Em Londrina, uma das principais formas de incentivo para instalação de novas empresas - ou preservar aquelas que já mantêm negócios na cidade - não tem surtido o efeito desejado, como reportagens da FOLHA mostraram nesta semana. Em dez anos a Prefeitura doou 174 terrenos públicos à iniciativa privada para que sedes dessas empresas fossem construídas, mas apenas um terço dessas áreas foi aproveitado. No mesmo período, outra forma de atração de empreendimentos - a isenção de impostos -, muito popular em outras regiões, deixou de ser utilizada. Uma estratégia que precisa passar por uma reavaliação.
Além de haver problemas nos terrenos oferecidos, como falta de licenciamento ambiental, há outras necessidades do empresariado que vão além de um endereço. Passa pela qualidade da infraestrutura e das soluções de logística. Como resultado dessa equação, a cidade tem perdido empreendimentos industriais para municípios vizinhos - apesar dos investimentos que a Prefeitura afirma estar fazendo -, o que se reflete na geração de empregos.

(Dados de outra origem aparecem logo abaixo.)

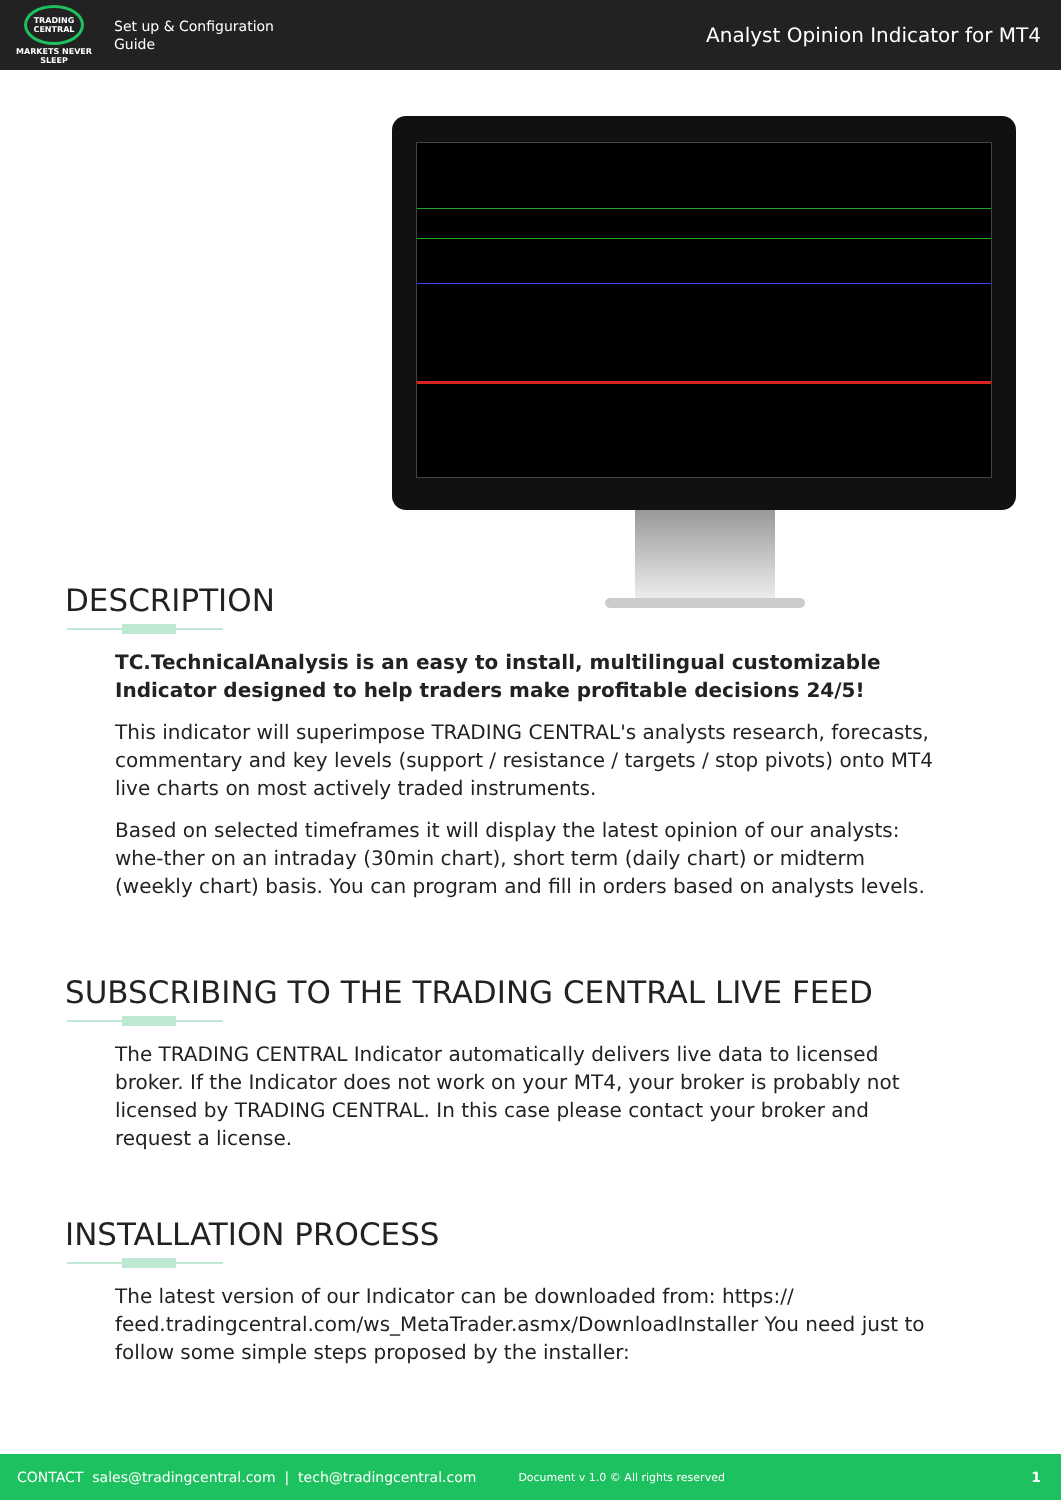TRADING
CENTRAL
MARKETS NEVER SLEEP
Set up & Configuration
Guide
Analyst Opinion Indicator for MT4
DESCRIPTION
TC.TechnicalAnalysis is an easy to install, multilingual customizable Indicator designed to help traders make profitable decisions 24/5!
This indicator will superimpose TRADING CENTRAL's analysts research, forecasts, commentary and key levels (support / resistance / targets / stop pivots) onto MT4 live charts on most actively traded instruments.
Based on selected timeframes it will display the latest opinion of our analysts: whe-ther on an intraday (30min chart), short term (daily chart) or midterm (weekly chart) basis. You can program and fill in orders based on analysts levels.
SUBSCRIBING TO THE TRADING CENTRAL LIVE FEED
The TRADING CENTRAL Indicator automatically delivers live data to licensed broker. If the Indicator does not work on your MT4, your broker is probably not licensed by TRADING CENTRAL. In this case please contact your broker and request a license.
INSTALLATION PROCESS
The latest version of our Indicator can be downloaded from: https:// feed.tradingcentral.com/ws_MetaTrader.asmx/DownloadInstaller You need just to follow some simple steps proposed by the installer:
CONTACT sales@tradingcentral.com | tech@tradingcentral.com Document v 1.0 © All rights reserved 1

Os dados da Relação Anual de Informações Sociais (Rais), do Ministério do Trabalho e Emprego (MTE), mostram bem o quanto de espaço o município está perdendo. A geração de postos de trabalho em Londrina em dez anos ficou abaixo da média estadual. Levando em consideração apenas as vagas na indústria, a diferença é ainda mais significativa. Ente 2001 e 2010 houve crescimento de 76% na contratação da indústria estadual, enquanto no segmento londrinense o incremento ficou em 50%.
O resultado abaixo do esperado influencia outras áreas da economia, impactando até mesmo segmentos considerados peças-chave no desenvolvimento municipal, como no comércio (que apresentou aumento de 91% na oferta de vagas no Paraná enquanto em Londrina o índice ficou em 79%) e nos serviços (54% contra 43%). Se a cidade não perdeu, o resultado poderia ter sido muito melhor.
Londrina tem papel estratégico para o desenvolvimento paranaense, mas seu potencial está sendo subjugado. Os altos e baixos no campo político dos últimos anos podem ter seu grau de culpa nessa questão. Mas está na hora de a cidade reencontrar seu papel. Ainda dá para reverter o quadro.